Food companies routinely conduct food quality and safety audits to qualify vendors both on an initial and ongoing basis. Over the years, many different audit schemes have been developed, resulting in significant improvements in food quality and safety. Recent high profile recalls, however, such as the one involving the Peanut Corporation of America, raise many questions about the purpose and credibility of third-party audits.
The peanut butter recall highlighted the pitfalls of depending on government regulatory agencies to help audit vendors. Governmental agencies suffer from inadequate resources and are overwhelmed by increased imports and food categories. Consider some of these statistics related to the U.S. Food and Drug Administration (FDA), which regulates about 80% of the food consumed in the United States:
- The FDA has oversight of more than 136,000 registered domestic food facilities (including more than 44,000 U.S. food manufacturers and processors and approximately 113,000 U.S. food warehouses, including storage tanks and grain elevators).
- The FDA or state and local authorities regulate more than 2 million farms, roughly 935,000 restaurants and institutional food service establishments, and 114,000 supermarkets, grocery stores, and other food outlets.
- Approximately 189,000 registered foreign facilities manufacture, process, pack, or hold food consumed by Americans.
- The FDA inspects food processing facilities once every 10 years, on average.
- At the present time, the FDA does virtually no on-site inspection of foreign facilities that export to the U.S. and inspects less than 2% of imported food products at U.S. ports of entry.

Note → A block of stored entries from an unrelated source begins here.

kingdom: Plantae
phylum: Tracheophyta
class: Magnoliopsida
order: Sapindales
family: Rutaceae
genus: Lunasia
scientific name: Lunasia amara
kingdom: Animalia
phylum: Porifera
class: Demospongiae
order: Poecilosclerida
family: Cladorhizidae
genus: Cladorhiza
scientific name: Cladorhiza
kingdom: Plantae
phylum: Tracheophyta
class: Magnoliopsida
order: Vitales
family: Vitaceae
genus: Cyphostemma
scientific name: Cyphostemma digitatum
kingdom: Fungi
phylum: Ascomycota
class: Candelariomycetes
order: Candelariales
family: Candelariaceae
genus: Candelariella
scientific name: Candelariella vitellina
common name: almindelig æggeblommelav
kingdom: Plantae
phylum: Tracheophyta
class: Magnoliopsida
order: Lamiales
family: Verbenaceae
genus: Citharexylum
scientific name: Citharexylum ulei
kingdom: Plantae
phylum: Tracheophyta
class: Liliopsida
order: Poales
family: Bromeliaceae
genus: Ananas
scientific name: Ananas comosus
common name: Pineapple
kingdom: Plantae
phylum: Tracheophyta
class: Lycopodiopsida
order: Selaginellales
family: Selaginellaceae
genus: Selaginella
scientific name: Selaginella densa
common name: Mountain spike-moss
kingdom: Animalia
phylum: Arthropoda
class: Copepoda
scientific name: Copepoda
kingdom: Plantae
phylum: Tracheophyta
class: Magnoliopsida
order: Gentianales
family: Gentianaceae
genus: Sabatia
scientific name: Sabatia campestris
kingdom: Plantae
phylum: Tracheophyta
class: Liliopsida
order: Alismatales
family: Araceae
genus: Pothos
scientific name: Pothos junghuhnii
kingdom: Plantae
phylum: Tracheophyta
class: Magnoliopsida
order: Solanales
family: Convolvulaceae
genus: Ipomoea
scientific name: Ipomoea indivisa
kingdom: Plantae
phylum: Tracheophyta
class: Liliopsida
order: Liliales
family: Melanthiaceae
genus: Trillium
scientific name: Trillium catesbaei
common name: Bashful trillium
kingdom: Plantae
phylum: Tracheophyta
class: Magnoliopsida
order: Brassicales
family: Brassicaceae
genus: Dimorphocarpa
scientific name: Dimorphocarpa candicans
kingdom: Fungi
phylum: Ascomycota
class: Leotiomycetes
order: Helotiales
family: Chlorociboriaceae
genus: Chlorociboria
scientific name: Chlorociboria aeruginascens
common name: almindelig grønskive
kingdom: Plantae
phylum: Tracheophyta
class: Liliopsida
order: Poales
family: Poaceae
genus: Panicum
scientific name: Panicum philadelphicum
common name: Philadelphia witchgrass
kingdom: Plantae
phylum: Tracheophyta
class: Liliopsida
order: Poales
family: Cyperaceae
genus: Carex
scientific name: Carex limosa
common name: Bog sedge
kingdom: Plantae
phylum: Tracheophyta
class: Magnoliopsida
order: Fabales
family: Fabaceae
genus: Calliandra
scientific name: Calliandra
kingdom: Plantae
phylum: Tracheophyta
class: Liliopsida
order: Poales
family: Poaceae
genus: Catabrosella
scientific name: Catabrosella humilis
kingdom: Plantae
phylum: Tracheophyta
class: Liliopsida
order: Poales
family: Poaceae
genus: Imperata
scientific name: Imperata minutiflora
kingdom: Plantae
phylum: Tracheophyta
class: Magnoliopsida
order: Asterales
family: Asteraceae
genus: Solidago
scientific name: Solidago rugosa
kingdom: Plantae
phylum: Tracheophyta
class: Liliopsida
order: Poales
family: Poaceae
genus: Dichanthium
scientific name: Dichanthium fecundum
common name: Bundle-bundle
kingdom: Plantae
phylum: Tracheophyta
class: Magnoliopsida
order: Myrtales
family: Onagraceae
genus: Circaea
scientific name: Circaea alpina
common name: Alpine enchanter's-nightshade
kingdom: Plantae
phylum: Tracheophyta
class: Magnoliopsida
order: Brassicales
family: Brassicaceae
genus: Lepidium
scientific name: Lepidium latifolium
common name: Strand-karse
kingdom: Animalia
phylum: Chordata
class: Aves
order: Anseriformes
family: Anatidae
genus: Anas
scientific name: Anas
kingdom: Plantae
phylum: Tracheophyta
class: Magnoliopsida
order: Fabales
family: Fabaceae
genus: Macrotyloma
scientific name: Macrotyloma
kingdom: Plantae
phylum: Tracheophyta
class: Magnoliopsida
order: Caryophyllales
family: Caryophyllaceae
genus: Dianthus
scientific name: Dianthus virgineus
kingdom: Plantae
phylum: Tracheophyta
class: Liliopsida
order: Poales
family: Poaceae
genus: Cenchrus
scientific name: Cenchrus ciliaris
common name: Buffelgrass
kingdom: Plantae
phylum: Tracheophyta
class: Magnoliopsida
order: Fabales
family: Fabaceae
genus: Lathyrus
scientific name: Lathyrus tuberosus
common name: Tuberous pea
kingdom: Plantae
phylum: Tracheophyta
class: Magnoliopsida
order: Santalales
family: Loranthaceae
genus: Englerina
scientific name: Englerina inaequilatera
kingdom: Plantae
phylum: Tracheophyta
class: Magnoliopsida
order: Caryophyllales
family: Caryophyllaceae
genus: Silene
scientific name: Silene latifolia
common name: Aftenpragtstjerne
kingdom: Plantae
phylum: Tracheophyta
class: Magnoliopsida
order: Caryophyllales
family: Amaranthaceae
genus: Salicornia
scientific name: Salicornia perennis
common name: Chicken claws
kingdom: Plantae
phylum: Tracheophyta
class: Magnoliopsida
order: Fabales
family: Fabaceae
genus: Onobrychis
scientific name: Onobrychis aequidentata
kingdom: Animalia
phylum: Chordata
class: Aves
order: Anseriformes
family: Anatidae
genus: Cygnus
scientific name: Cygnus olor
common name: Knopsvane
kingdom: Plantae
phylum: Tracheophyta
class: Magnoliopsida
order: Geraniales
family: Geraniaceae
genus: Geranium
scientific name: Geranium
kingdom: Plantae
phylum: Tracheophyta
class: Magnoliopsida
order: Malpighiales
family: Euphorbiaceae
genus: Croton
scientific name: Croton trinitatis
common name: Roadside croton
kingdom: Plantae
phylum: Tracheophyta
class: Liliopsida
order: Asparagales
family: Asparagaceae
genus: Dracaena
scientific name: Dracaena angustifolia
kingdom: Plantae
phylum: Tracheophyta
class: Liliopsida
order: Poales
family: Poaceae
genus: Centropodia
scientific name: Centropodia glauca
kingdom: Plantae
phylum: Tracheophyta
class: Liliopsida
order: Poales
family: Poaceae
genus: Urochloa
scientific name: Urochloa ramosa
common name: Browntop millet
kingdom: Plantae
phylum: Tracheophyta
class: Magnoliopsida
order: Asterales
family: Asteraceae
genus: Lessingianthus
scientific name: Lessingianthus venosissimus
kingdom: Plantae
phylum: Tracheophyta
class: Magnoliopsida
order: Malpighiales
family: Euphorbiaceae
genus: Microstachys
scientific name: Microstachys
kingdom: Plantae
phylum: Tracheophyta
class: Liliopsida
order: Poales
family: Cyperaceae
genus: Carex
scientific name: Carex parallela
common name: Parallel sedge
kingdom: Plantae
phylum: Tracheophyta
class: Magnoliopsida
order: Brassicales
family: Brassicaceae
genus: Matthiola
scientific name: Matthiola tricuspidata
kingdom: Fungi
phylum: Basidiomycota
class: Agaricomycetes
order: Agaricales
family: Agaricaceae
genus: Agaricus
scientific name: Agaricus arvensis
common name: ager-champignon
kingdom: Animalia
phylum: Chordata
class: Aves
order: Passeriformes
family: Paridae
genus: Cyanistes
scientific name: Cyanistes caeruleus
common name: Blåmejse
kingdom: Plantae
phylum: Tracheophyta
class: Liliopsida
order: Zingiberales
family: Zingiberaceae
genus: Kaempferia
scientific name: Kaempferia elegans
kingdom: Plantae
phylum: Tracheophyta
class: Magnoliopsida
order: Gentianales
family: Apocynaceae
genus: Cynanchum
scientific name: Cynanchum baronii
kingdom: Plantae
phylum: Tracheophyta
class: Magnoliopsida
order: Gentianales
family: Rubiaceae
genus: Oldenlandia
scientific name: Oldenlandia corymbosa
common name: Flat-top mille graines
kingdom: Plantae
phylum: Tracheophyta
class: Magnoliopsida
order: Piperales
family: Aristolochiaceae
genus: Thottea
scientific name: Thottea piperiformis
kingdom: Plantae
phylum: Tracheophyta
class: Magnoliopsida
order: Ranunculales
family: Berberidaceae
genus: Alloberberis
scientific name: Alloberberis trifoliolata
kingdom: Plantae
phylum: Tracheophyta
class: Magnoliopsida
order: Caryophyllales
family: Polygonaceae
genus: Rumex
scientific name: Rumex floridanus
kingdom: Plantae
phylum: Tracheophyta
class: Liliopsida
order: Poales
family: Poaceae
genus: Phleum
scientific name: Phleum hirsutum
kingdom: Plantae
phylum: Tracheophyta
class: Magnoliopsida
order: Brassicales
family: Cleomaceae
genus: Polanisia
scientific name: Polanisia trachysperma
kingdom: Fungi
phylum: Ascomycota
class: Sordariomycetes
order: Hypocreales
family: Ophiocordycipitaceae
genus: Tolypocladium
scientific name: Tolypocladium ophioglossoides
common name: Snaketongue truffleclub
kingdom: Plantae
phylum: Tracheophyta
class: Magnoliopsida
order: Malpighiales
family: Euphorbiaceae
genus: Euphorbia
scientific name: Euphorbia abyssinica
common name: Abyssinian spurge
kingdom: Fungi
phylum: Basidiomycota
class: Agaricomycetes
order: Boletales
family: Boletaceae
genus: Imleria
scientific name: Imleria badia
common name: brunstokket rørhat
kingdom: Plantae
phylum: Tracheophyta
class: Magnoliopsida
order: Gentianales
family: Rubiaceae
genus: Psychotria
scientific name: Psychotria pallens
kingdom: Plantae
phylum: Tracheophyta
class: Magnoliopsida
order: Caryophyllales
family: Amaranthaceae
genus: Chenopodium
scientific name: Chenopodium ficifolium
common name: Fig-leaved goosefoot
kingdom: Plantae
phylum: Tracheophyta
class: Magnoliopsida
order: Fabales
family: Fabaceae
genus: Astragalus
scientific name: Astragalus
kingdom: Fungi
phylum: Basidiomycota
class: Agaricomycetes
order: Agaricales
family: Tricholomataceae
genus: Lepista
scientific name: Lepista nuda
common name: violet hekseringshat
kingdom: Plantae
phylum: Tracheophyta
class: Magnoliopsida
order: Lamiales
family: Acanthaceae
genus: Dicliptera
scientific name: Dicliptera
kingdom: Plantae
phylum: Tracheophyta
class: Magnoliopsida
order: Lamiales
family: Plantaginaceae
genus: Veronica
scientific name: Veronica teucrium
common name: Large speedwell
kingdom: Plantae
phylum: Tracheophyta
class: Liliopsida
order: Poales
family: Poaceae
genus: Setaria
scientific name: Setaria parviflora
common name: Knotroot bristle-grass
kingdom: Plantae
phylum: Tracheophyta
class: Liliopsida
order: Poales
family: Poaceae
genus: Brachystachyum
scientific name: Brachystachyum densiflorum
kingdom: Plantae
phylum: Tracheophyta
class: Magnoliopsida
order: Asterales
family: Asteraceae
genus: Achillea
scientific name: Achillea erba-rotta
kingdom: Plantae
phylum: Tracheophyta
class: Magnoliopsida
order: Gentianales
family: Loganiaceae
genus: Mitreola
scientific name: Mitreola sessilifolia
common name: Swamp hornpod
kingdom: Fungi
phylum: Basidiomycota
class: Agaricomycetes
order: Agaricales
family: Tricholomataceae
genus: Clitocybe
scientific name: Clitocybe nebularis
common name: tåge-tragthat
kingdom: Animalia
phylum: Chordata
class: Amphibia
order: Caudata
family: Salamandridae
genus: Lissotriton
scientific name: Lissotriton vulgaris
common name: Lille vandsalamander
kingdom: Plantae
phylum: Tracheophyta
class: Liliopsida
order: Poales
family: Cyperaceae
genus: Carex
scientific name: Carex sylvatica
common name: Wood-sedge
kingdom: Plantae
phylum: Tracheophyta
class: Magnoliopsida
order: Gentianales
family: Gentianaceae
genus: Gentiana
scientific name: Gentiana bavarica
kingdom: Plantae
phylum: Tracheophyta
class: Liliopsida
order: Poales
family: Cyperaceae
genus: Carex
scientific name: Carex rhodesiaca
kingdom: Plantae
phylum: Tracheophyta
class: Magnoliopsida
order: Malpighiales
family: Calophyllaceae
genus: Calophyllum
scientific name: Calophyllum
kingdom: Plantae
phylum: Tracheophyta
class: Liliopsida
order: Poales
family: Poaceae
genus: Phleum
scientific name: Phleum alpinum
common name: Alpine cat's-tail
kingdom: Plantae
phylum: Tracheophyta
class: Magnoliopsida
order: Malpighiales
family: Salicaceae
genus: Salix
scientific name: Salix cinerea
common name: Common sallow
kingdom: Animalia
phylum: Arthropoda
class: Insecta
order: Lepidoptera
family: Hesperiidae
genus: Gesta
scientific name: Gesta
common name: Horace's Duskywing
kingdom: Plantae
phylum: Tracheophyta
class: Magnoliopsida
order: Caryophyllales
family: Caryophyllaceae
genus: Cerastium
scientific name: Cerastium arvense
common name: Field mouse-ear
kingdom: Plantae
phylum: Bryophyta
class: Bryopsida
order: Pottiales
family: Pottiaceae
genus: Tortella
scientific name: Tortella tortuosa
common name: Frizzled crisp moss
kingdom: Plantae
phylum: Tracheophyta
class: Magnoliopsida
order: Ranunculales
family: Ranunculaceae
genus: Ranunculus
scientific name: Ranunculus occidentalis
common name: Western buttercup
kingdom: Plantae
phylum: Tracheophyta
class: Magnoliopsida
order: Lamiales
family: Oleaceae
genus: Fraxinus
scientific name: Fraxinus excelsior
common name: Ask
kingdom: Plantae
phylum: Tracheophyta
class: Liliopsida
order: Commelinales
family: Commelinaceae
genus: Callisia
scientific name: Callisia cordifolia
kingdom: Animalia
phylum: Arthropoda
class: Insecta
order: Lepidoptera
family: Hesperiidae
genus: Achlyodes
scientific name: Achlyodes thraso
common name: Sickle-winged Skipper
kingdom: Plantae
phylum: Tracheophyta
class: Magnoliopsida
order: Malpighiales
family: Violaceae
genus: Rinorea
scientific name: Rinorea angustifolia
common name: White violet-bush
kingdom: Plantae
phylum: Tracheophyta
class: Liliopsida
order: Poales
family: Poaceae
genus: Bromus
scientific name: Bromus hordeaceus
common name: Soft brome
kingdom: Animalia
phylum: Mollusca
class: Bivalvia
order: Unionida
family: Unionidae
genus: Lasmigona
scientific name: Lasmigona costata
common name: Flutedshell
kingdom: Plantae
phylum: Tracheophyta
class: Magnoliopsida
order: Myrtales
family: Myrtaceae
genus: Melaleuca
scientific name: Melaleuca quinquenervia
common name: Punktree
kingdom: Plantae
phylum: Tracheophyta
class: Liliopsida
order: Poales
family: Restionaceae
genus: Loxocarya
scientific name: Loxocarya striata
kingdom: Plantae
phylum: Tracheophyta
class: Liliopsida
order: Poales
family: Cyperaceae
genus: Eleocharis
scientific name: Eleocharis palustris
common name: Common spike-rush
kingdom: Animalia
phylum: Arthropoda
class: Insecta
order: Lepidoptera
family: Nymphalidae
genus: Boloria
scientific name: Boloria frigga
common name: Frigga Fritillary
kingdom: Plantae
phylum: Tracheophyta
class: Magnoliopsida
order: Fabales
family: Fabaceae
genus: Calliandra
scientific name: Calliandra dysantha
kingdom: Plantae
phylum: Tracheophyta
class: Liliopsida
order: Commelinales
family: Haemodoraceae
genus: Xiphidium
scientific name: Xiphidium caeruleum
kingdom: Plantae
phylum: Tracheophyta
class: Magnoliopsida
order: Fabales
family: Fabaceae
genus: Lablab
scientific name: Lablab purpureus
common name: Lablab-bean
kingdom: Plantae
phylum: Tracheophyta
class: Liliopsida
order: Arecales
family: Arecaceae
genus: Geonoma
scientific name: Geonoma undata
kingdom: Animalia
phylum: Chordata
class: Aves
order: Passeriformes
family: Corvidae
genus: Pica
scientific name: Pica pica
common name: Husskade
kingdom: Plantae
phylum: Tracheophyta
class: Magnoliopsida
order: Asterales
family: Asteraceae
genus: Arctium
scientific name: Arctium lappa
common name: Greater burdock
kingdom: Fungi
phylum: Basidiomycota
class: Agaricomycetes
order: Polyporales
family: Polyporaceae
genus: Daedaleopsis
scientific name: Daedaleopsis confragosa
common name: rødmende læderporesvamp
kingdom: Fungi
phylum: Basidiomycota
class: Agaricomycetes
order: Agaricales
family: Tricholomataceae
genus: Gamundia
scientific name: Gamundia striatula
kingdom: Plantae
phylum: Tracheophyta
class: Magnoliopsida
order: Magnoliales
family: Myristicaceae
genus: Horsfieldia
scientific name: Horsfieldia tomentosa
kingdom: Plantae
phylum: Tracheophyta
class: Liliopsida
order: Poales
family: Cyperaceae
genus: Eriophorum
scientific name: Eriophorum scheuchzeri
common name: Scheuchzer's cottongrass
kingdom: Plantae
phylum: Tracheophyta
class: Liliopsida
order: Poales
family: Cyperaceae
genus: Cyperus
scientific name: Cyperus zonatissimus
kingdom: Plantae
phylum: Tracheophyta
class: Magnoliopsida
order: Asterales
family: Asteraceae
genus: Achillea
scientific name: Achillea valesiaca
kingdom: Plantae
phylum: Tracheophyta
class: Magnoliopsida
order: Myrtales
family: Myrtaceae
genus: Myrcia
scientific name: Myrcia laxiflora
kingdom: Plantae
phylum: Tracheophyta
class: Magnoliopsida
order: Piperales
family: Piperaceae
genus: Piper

Various measures to improve food safety and restore public confidence have been implemented. In November 2007, the FDA issued its Food Protection Plan, and the Interagency Working Group on Import Safety issued its Action Plan for Import Safety: A Roadmap for Continual Improvement. Both plans outlined the possible use of third-party inspections and certification programs to help verify the safety of products from a growing food establishment inventory, both domestic and foreign. The FDA also prepared a guidance document, Voluntary Third-Party Certification Programs for Foods and Feeds (www.fda.gov/RegulatoryInformation/Guidances/ucm125431.htm), which discusses recognition and certification for third-party auditing programs.
In response to the recent high profile food recalls and public outcry, Congress has proposed a number of bills, including the Food Safety Enhancement Act of 2009, which requires each food facility to conduct a hazard analysis, implement preventive controls, and implement a food safety plan.
More specifically, the food safety plan requires the secretary of Health and Human Services to:
- issue science-based performance standards to minimize the hazards from foodborne contaminants;
- establish science-based standards for raw agricultural commodities;
- inspect facilities at a frequency determined pursuant to a risk-based schedule;
- establish a food tracing system;
- assess fees relating to food facility reinspection and food recall; and
- establish a program for accreditation of laboratories that perform analytical testing of food for import or export.
The clear direction being mandated by the federal government is a significant increase in auditing and testing effectiveness using a risk-based approach that puts pressure on both the federal regulatory agencies and the business and private sector to improve food safety and restore public confidence.
Business, Private Sector Responses
To help assure food safety and quality and protect their brands, many companies are not waiting for the government to implement new regulatory actions. They are raising the bar themselves, requiring their food vendors to become certified to newly created international or industry sector-specific standard auditing protocols as a condition of doing business.
In the past, companies might utilize internal quality assurance staff, contract with third-party firms to conduct audits of their supply chain vendors on their behalf, or accept a certificate showing evidence that the vendor had been audited by a third-party firm they recognize. For the individual vendor, especially those with a large customer base, this would typically result in a never-ending stream of customers and third-party auditors conducting on-site audits, looking for basically the same things but possibly using different protocols.